** Exercise instructions **
Start at the first line below and write out everything verbatim except the pictures.
===== Records for this exercise =====
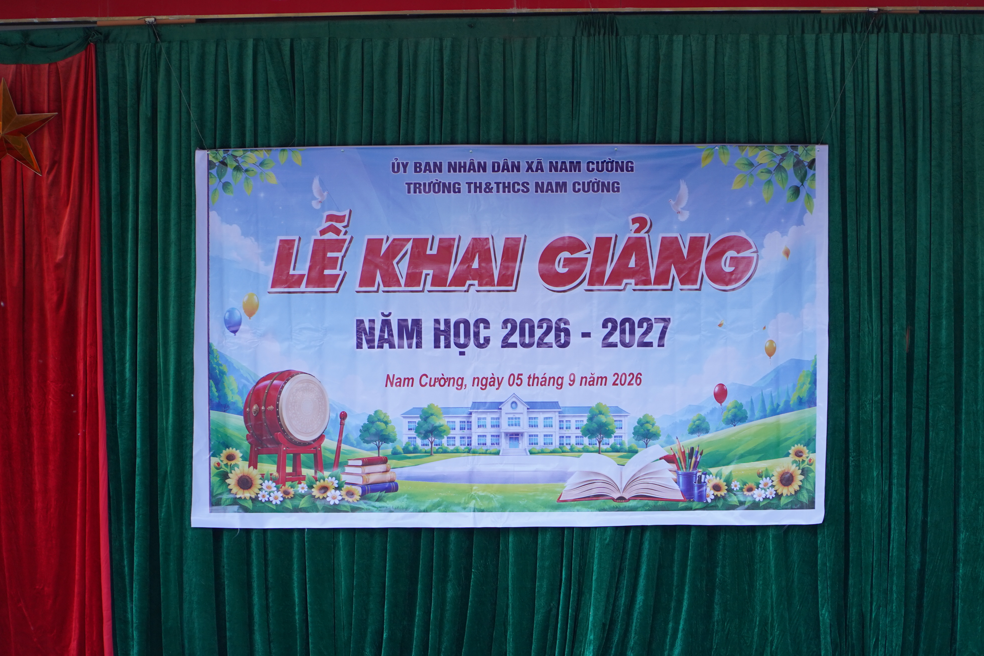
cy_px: 328
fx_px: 4291
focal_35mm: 157
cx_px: 492
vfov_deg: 8.7
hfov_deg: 13.1
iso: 500
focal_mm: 105
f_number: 4
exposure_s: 1/160
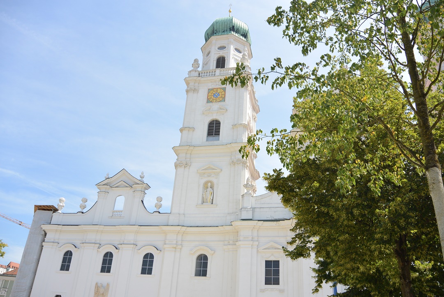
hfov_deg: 63.6
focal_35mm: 29
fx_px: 358
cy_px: 148
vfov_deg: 45.1
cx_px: 222
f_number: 4
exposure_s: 1/800
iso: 100
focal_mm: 11
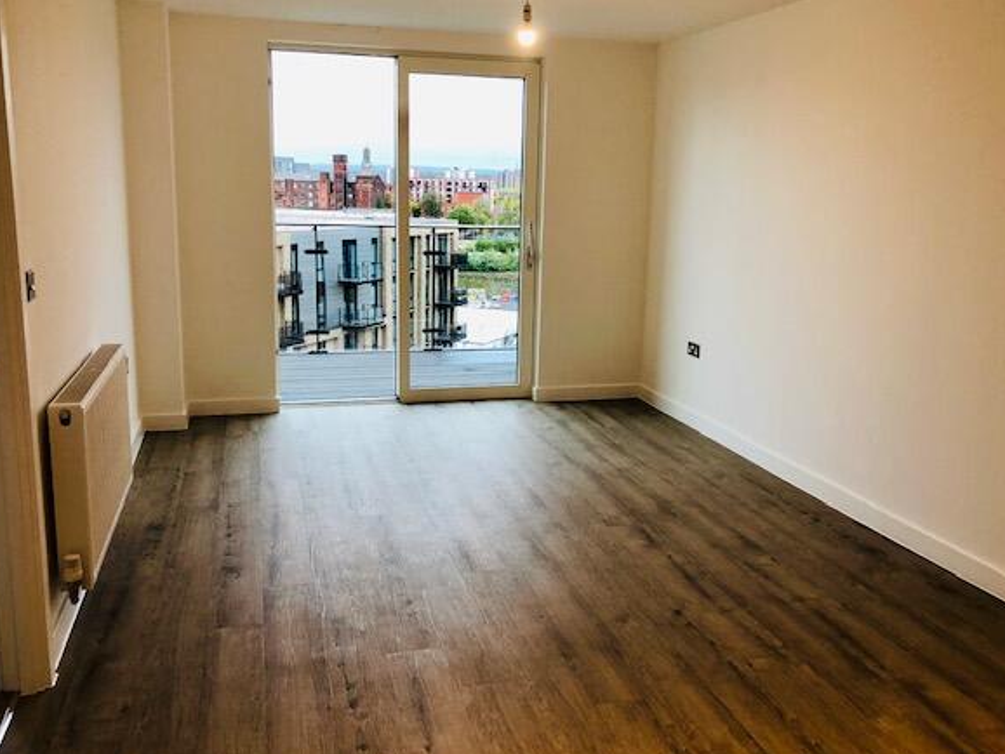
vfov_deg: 45.5
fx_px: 900
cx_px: 504
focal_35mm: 31
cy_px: 360
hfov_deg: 58.3
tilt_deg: -9.8
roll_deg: -1.0
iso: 25
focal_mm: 3.99
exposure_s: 1/33
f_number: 1.8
=====
** Answer **
cy_px: 328
fx_px: 4291
focal_35mm: 157
cx_px: 492
vfov_deg: 8.7
hfov_deg: 13.1
iso: 500
focal_mm: 105
f_number: 4
exposure_s: 1/160
hfov_deg: 63.6
focal_35mm: 29
fx_px: 358
cy_px: 148
vfov_deg: 45.1
cx_px: 222
f_number: 4
exposure_s: 1/800
iso: 100
focal_mm: 11
vfov_deg: 45.5
fx_px: 900
cx_px: 504
focal_35mm: 31
cy_px: 360
hfov_deg: 58.3
tilt_deg: -9.8
roll_deg: -1.0
iso: 25
focal_mm: 3.99
exposure_s: 1/33
f_number: 1.8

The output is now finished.